Building My Own Spatial Accessory for visionOS 27
visionOS 27 opens spatial accessory tracking up to anyone. I dug into Apple's spec to find out what's required, what's optional, and what I still have to figure out to build one myself.
Building My Own Spatial Accessory for visionOS 27
WWDC26 quietly opened up one of the more interesting visionOS capabilities: spatial accessories. Last year with visionOS 26, Apple added support for the Logitech Muse and the PSVR2 Sense controller. This year, Apple is opening that up to anyone to build your own accessory, train it, and Vision Pro will track it in real time. They also announced a few companies with accessories coming out (DFRobot's seeMote and MikroE's Spatial Anchor R1) that can be "attached" to other objects, enabling them as tracked items.
Two sessions cover the topic:
- 283, "Explore enhancements to visionOS object tracking"
- 287, "Build next-generation experiences with visionOS 27" the talks themselves stay pretty high-level about the requirements: a constellation of LEDs, an IMU, a Bluetooth chip.
Finding the actual spec
Session 283's Resources section points to Apple's Accessory Design Guidelines for Apple Devices, a 401-page PDF that covers every kind of Apple-compatible accessory. Chapter 20, "Spatial Accessories," is where the fun begins.
There is a disclaimer, as visionOS 27 isn't final things could change. But the document appears to be a robust spec with all the usual standards of "shall"/"should"/"may" to know what you HAVE to do versus what you might WANT to do, and a complete reference hardware design with real part numbers.
What's required
Per the spec, a spatial accessory shall:
- Support Bluetooth Low Energy 5.3 or later
- Support HID over GATT (HOGP)
- Integrate a 6-axis IMU (either Bosch BMI323 or TDK ICM-42686)
- Integrate an LED constellation - many infrared LEDs (recommended 800-870nm), arranged so at least 4 are visible from any viewing angle, with fairly specific geometry rules (blob size, spacing, uniqueness across angles)
- Have a minimum dimension of 10mm along any axis
That's the floor. Everything else is optional, built on top of that same board.
What's optional
The accessory can also have interactivity:
- Buttons (binary or analog-depression)
- Thumbsticks
- Proximity sensors
- Force sensors (reported in newtons)
- Haptics (either an LRA or a plain rotating-weight motor, driven through a defined 5-waveform controller)
What I still need to figure out
This is where the actual project starts. Having the spec is step one; there's a real list of things it doesn't hand you:
- The firmware.
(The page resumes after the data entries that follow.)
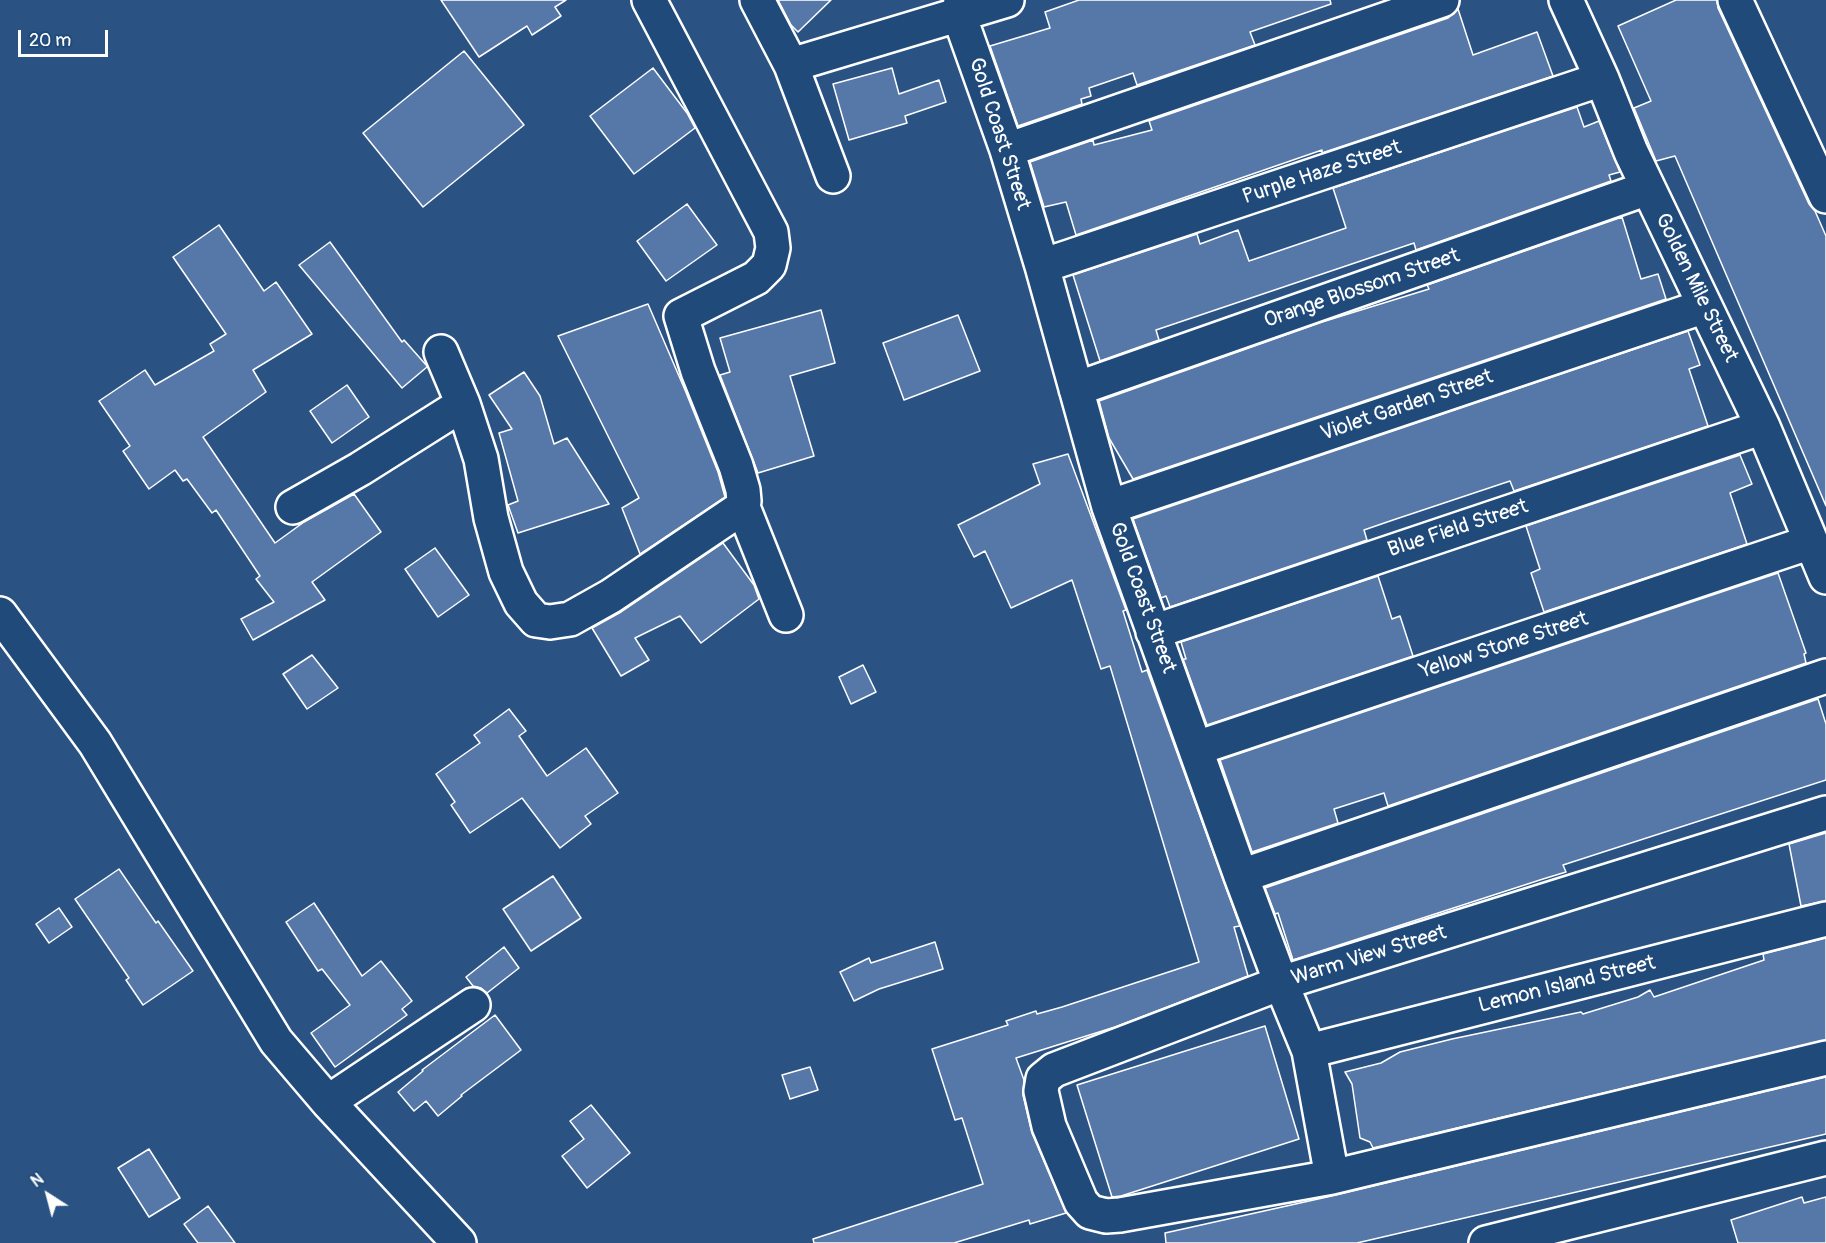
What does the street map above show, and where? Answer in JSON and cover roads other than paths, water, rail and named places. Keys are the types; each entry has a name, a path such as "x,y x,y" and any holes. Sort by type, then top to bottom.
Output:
{"street":[{"path":"649,0 771,232 773,248 769,265 756,278 681,316 698,371 736,466 743,490 743,507 786,615"},
{"path":"757,0 791,65 833,176"},
{"path":"791,65 960,8 1007,0"},
{"path":"1007,150 1442,0"},
{"name":"Golden Mile Street","path":"1566,0 1631,152 1763,427 1826,577"},
{"path":"1735,0 1826,196"},
{"name":"Gold Coast Street","path":"960,8 1042,266 1109,507 1241,876 1309,1051 1332,1177"},
{"name":"Purple Haze Street","path":"1042,266 1602,80"},
{"name":"Orange Blossom Street","path":"1076,388 1648,188"},
{"name":"Violet Garden Street","path":"1109,507 1705,306"},
{"path":"441,352 464,404 481,459 491,518 506,572 521,603 536,620 550,622 570,619 611,596 743,507"},
{"path":"293,507 360,469 464,404"},
{"name":"Blue Field Street","path":"1153,632 1763,427"},
{"name":"Yellow Stone Street","path":"1197,748 1811,542"},
{"path":"0,614 95,743 276,1041 328,1102 459,1243"},
{"path":"1241,876 1826,676"},
{"name":"Warm View Street","path":"1332,1177 1120,1215 1106,1216 1090,1212 1081,1202 1046,1117 1041,1092 1043,1079 1054,1070 1281,983 1826,813"},
{"name":"Lemon Island Street","path":"1309,1051 1826,919"},
{"path":"328,1102 473,1005"},
{"path":"1332,1177 1826,1058"},
{"path":"1486,1243 1567,1234 1826,1158"}]}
The doc defines the BLE/HID protocol byte-for-byte, but there is plenty of code to figure out and program onto this hardware.
- The hardware itself. Which parts, from where, at what cost. This is all new to me and probably where I'll quickly run into hurdles.
- The 3D model + training pipeline. Every LED and the IMU need to be annotated in a specific USDZ format, then trained into a
.referenceaccessoryfile via CreateML. I've done the training, but haven't looked at the annotations. - An actual enclosure. Some enclosure to collect this "accessory" within, and matches the 3D model to train on.
- Verification. Apple documents an actual bring-up/verification procedure that I'll have to run thru and see if I can actually get the device to connect and start working.
That's the shape of the project. Next up: working through the actual parts list.